Mortgage rates inched higher this week but remain near historic lows, according to the latest data released by Freddie Mac.
The 30-year fixed-rate average edged up to 3.52 percent with an average 0.7 point. It was up from 3.51 percent a week ago, but down from 3.88 percent a year ago. Since rising above 3.5 percent in late January, the 30-year fixed rate has hovered just above that mark.
The 15-year fixed-rate average was unchanged at 2.76 percent with an average 0.7 point. A year ago, it was 3.13 percent. The 15-year fixed rate has not been above 3 percent since May 24.

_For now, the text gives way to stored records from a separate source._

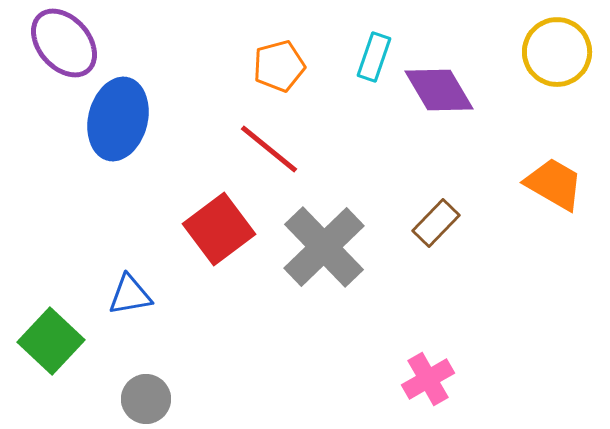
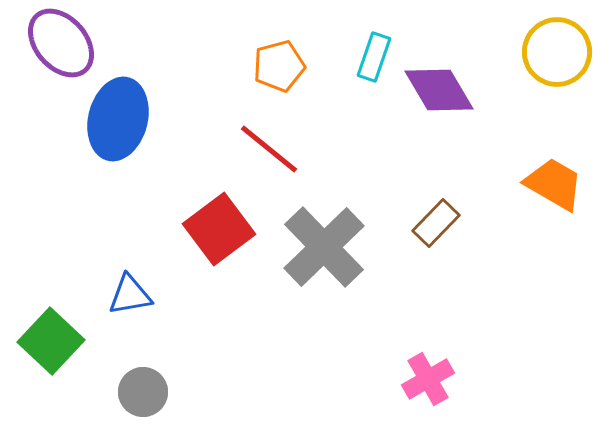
purple ellipse: moved 3 px left
gray circle: moved 3 px left, 7 px up
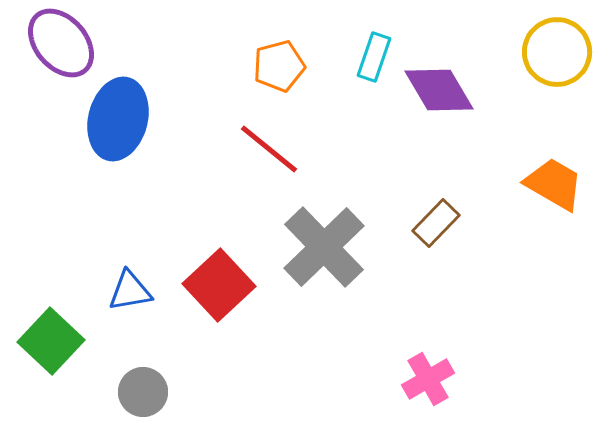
red square: moved 56 px down; rotated 6 degrees counterclockwise
blue triangle: moved 4 px up
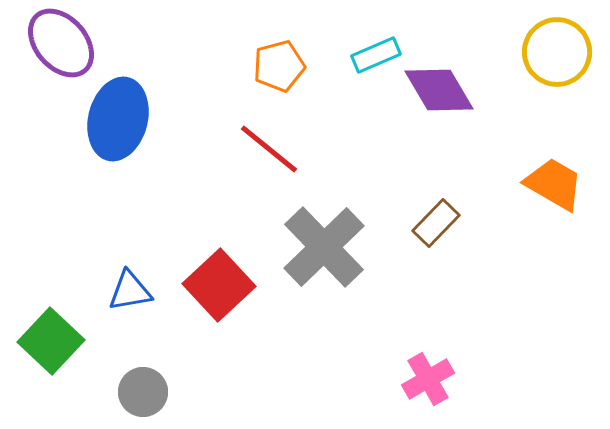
cyan rectangle: moved 2 px right, 2 px up; rotated 48 degrees clockwise
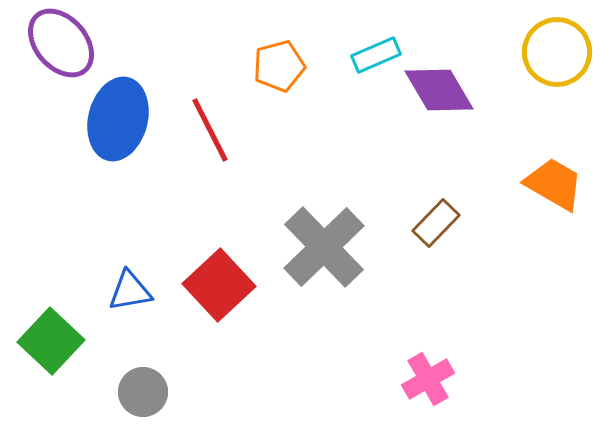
red line: moved 59 px left, 19 px up; rotated 24 degrees clockwise
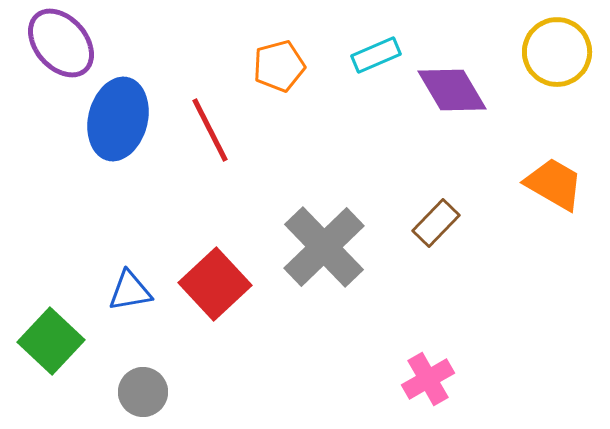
purple diamond: moved 13 px right
red square: moved 4 px left, 1 px up
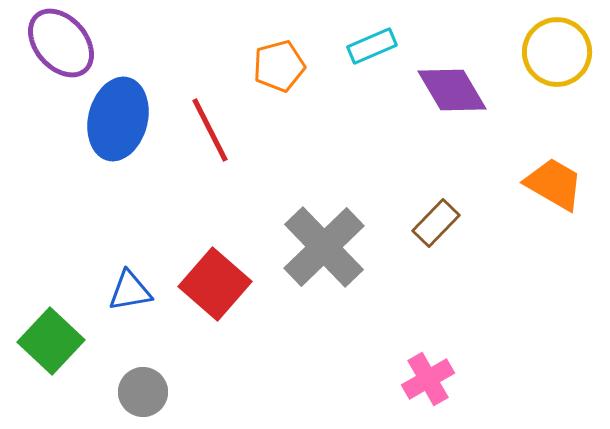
cyan rectangle: moved 4 px left, 9 px up
red square: rotated 6 degrees counterclockwise
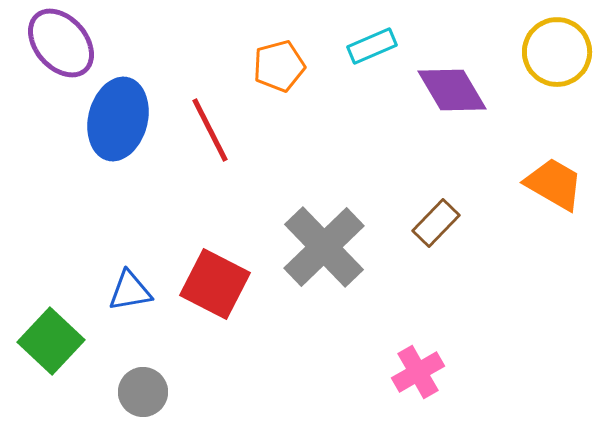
red square: rotated 14 degrees counterclockwise
pink cross: moved 10 px left, 7 px up
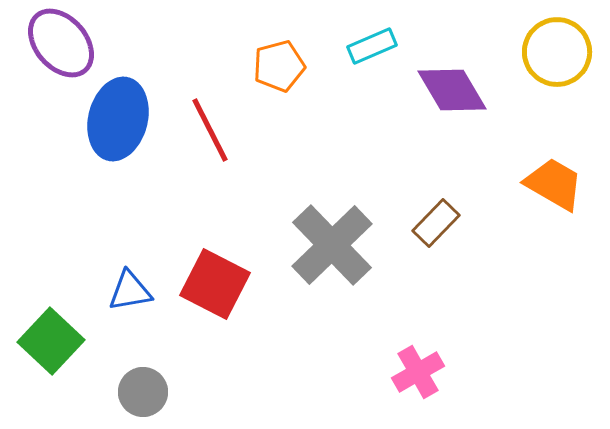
gray cross: moved 8 px right, 2 px up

Hybrid adjustable-rate mortgages were mixed. The five-year ARM increased to 2.63 percent with an average 0.5 point. It was up from 2.61 percent a week ago.
The one-year ARM fell to 2.63 percent with an average 0.3 point. It was down from 2.64 percent a week ago.
“With gross domestic product growing only 0.1 percent in the fourth quarter of 2012, inflation remains at bay and consequently mortgage rates low,” Frank E. Nothaft, Freddie Mac vice president and chief economist, said in a statement.
“In fact, the price index of personal consumption expenditures rose only 0.1 percent in January, which was below the market consensus forecast. Moreover, these low mortgage rates are helping to revive the housing market. For instance, the CoreLogic home price index rose 9.7 percent between January 2012 and 2013, marking the largest annual increase since April 2006.”
Meanwhile, mortgage applications rose for the first time in three weeks, according to the Mortgage Bankers Association.
The Market Composite Index, a measure of loan application volume, soared 14.8 percent from the previous week. The Refinance Index climbed 15 percent, while the Purchase Index also increased 15 percent.
The refinance share of mortgage activity was unchanged from the previous week, accounting for 77 percent of total applications.